It never took off (as far as I know) but Q had an effort that presumably would have required some ML:
https://www.quantopian.com/posts/the-101-alphas-project
The motivating paper can be found here:
http://papers.ssrn.com/sol3/papers.cfm?abstract_id=2701346
Pages 8-15 list all of the 101 alphas. For example, we have expressions like:
Alpha#59: (-1 * Ts_Rank(decay_linear(correlation(IndNeutralize(((vwap * 0.728317) + (vwap *
(1 - 0.728317))), IndClass.industry), volume, 4.25197), 16.2289), 8.19648))
Where did it come from? Is there a "strategic intent" along the lines of that required by the Q fund (https://www.quantopian.com/fund)? Or did a HAL 9000 computer (perhaps with a little human guidance) extract the expression from a database of financial data?
And suppose I then combine 101 of these alphas? How do I articulate a "strategic intent" then? "Uh, well, umm...the machine sorted it out, and it works!"
From the conclusion to the paper:
Technological advances nowadays allow automation of alpha mining. Quantitative trading
alphas are by far the most numerous of available trading signals that can be turned into trading
strategies/portfolios. There are myriad permutations of individual stock holdings in a (dollarneutral)
portfolio of, e.g., 2,000 most liquid U.S. stocks that can result in a positive return on
high- and mid-frequency time horizons. In addition, many of these alphas are ephemeral and
their universe is very fluid. It takes quantitatively sophisticated, technologically well-endowed
and ever-adapting trading operations to mine hundreds of thousands, millions and even billions
of alphas and combine them into a unified “mega-alpha”, which is then traded with an added
bonus of sizeable savings on execution costs due to automatic internal crossing of trades.
We're not talking humans formulating old-school hypotheses and then testing them: "Hmm...I wonder if the price of rice in China is an alpha?" A machine needs to formulate the hypotheses, test them, and then spit out the results. Additionally, if "many of these alphas are ephemeral and their universe is very fluid" again the effort would seem better suited to a machine.
On http://blog.quantopian.com/a-professional-quant-equity-workflow/, we hear mention of ML, in the context of combining alphas:
Lastly, modern machine learning techniques can capture complex relationships between alphas. Translating your alphas into features and feeding these into a machine learning classifier is a popular vein of research.

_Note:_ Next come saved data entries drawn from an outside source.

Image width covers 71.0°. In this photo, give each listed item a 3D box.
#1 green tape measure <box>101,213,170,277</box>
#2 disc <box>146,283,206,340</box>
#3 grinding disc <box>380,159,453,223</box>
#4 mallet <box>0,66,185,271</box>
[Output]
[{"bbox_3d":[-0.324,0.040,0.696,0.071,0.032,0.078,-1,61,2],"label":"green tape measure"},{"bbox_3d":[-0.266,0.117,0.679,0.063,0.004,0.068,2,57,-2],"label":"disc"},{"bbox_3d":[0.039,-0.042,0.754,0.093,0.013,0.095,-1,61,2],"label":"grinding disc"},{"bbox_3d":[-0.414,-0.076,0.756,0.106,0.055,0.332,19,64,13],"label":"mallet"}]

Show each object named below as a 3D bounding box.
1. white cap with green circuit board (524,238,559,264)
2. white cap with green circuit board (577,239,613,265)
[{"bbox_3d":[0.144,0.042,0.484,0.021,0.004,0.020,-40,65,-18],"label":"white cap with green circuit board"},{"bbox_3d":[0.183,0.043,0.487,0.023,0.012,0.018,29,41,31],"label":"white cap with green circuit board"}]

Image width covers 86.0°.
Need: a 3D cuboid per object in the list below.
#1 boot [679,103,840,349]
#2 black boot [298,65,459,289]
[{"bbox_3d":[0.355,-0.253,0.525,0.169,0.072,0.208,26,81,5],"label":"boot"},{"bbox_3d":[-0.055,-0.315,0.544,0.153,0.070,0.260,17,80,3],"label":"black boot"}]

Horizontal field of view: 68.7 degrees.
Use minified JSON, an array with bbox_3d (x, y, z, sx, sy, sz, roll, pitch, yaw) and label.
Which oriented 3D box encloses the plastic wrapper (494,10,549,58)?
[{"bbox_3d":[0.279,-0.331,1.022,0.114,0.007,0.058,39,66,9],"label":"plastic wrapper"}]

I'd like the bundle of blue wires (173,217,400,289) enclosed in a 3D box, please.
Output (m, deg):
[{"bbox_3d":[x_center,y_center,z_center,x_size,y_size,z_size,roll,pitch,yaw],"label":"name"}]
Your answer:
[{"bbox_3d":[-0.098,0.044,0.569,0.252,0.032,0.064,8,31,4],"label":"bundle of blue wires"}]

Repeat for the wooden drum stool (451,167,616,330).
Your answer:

However, the use of ML in discovering alphas is not mentioned. The new Alphalens appears to be a manual tool for noodling on individual aphas, versus a function that would plug into a ML algo that would churn over Q datasets, but maybe I'm missing something (https://www.quantopian.com/posts/alphalens-a-new-tool-for-analyzing-alpha-factors).
It would be interesting to hear thoughts from the Q team on this topic. Within the proposed workflow, how would ML be implemented, potentially coupled with high-performance computing (HPC)? Is this combination viewed as a natural evolution for Q? If so, what might the platform look like?